Direct Connect Architecture
AMD64 with Direct Connect Architecture can improve overall system performance and efficiency by eliminating traditional bottlenecks inherent in legacy architectures.
Legacy front-side bus architectures restrict and interrupt the flow of data. Slower data flow means slower system performance. Interrupted data flow means reduced system scalability.
With Direct Connect Architecture, there are no front-side buses. Instead, the processors, memory controller, and I/O are directly connected to the CPU and communicate at CPU speed.
Direct Connect Architecture is available only with AMD64 processors, including the AMD Opteron and AMD Athlon processors, as well as with AMD Turion™ processors.
Exclusive features of Direct Connect Architecture include:
Integrated memory controller
AMD64 processors with Direct Connect Architecture feature an integrated, on-die memory controller, optimizing memory performance and bandwidth per CPU. AMD's memory bandwidth scales with the number of processors, compared to legacy designs that scale poorly because access to main memory is limited by external Northbridge chips.
HyperTransport technology
HyperTransport technology is a high-speed, bi-directional, low latency, point-to-point communication link that provides a scalable bandwidth interconnect between computing cores, I/O subsystems, and other chipsets. AMD Opteron processors support up to three coherent HyperTransport links, yielding up to 24.0 GB/s peak bandwidth per processor.
Third-Generation AMD Opteron vs. Second-Generation AMD Opteron Architecture
Listed in order of importance to HPC are the architectural features of Third-Generation AMD Opteron that primarily affect raw performance. These are the AMD Wide Floating Point Accelerator, the AMD Memory Optimizer Technology, and the AMD Balanced Smart Cache.
Taking advantage of these capabilities necessitates a combination of using later compilers and libraries optimized for the enhanced micro-architecture of Third-Generation AMD Opteron. Note that AMD Phenom processors have the same micro-architecture since both Phenom and Opteron are AMD Family 10h processors, and therefore those tools are also applicable to Phenom.
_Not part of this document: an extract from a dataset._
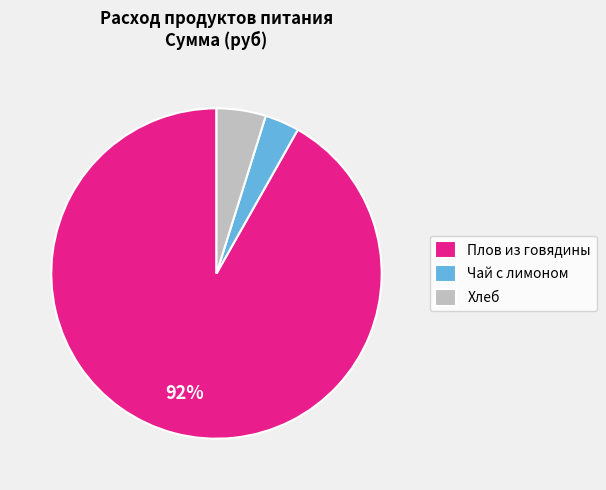

Which slice is the smallest?

Чай с лимоном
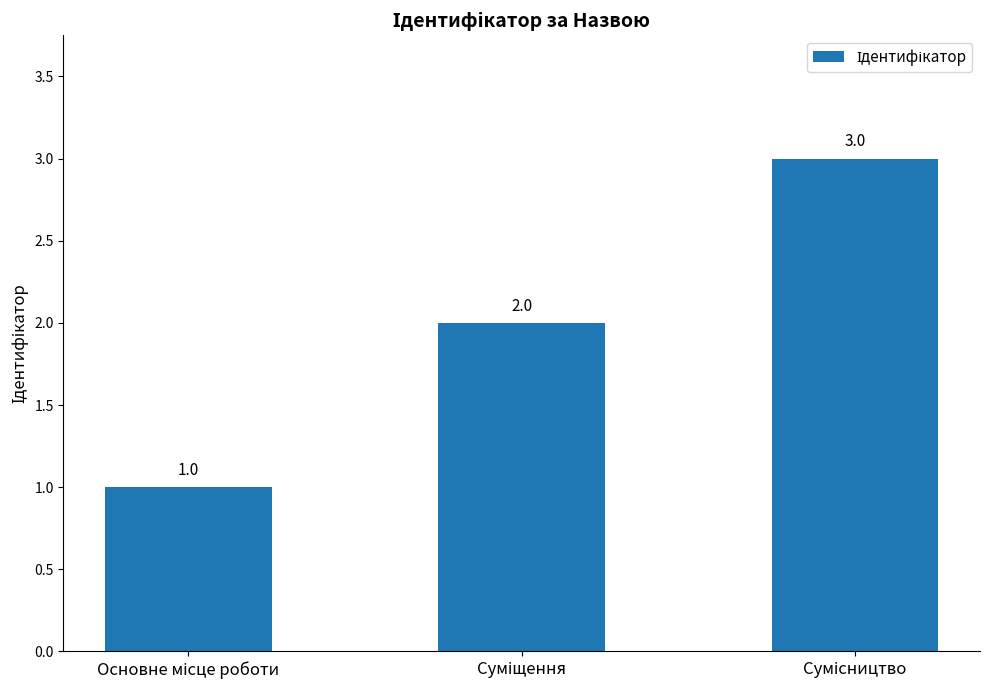

What is the maximum value shown in the chart?

3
AMD Wide Floating Point Accelerator
The 128-bit SSE floating-point capabilities enable each processor to simultaneously execute up to four flops per clock per core (up to four times the floating-point computations of previous AMD Opteron processors). Instruction fetch bandwidth, data-cache bandwidth, and memory-controller-to-cache bandwidth have all been doubled over previous AMD Opteron processors to help keep the 128-bit floating-point pipeline full.
|
|
Second-Generation Opteron All Family 0Fh Processors |
Third-Generation Opteron All Family 10h AMD Processors |
|
SSE Execution Width |
64-bit |
128-bit + SSE MOVS |
|
Instruction Fetch Bandwidth |
16 bytes/cycle |
32 bytes/cycle + Unaligned load ops |
|
Data Cache Bandwidth |
2 x 64-bit loads/cycle |
2 x 128-bit loads/cycle |
|
L2/Northbridge Bandwidth |
64 bits/cycle |
128 bits/cycle |
|
FP Scheduler Depth |
36 Dedicated x 64-bit ops |
36 Dedicated x 128-bit ops |
Through enablement work with AMD technology partners, there are a variety of compilers already available to take advantage of these features. These include the version 7 and later PGI compiler, the Sun Studio 12 patches to the Sun compiler tools, and the GCC 4.1.2 compiler chain, as well as GCC 4.2.
Math libraries are the next primary considerations. AMD Core Math Library (ACML) Version 4 and later versions are tuned for these features.
Integrated DDR2 DRAM Controller with AMD Memory Optimizer Technology
AMD Family 10h processors have a 128-bit memory channel which can be divided into two independent 64-bit memory channels for improving memory access efficiency. The controller has larger memory buffers for increased throughput, as well as write bursting to minimize read/write transactions for greater throughput. In addition, there is an optimized DRAM paging algorithm to intelligently predict and retrieve data needed from main memory for greater throughput. Finally, core prefetchers can pull data directly from L1 cache to decrease latency and to spare L2 bandwidth.
AMD Balanced Smart Cache
AMD Family 10h processors have a large shared L3 cache which shares data between cores efficiently while helping reduce latency to main memory. A dedicated L1 and L2 cache per core helps performance of virtualized environments and large databases by reducing cache pollution associated with a shared L2 cache. The L1 cache of AMD Opteron processors can handle double the number of loads per cycle as Second-Generation AMD Opteron processors to help keep CPU cores busy.
Opteron's caches are in general exclusive: the data stored in L1, L2, and L3 do not duplicate, and hence the total cache size is the sum of all three caches. In addition, the cache coherency protocol is “write back” which reduces bus traffic by not involving the memory bus in exclusive and modified writes, and shared reads. This increases bandwidth, and thus enables the system to scale with additional processors and cores.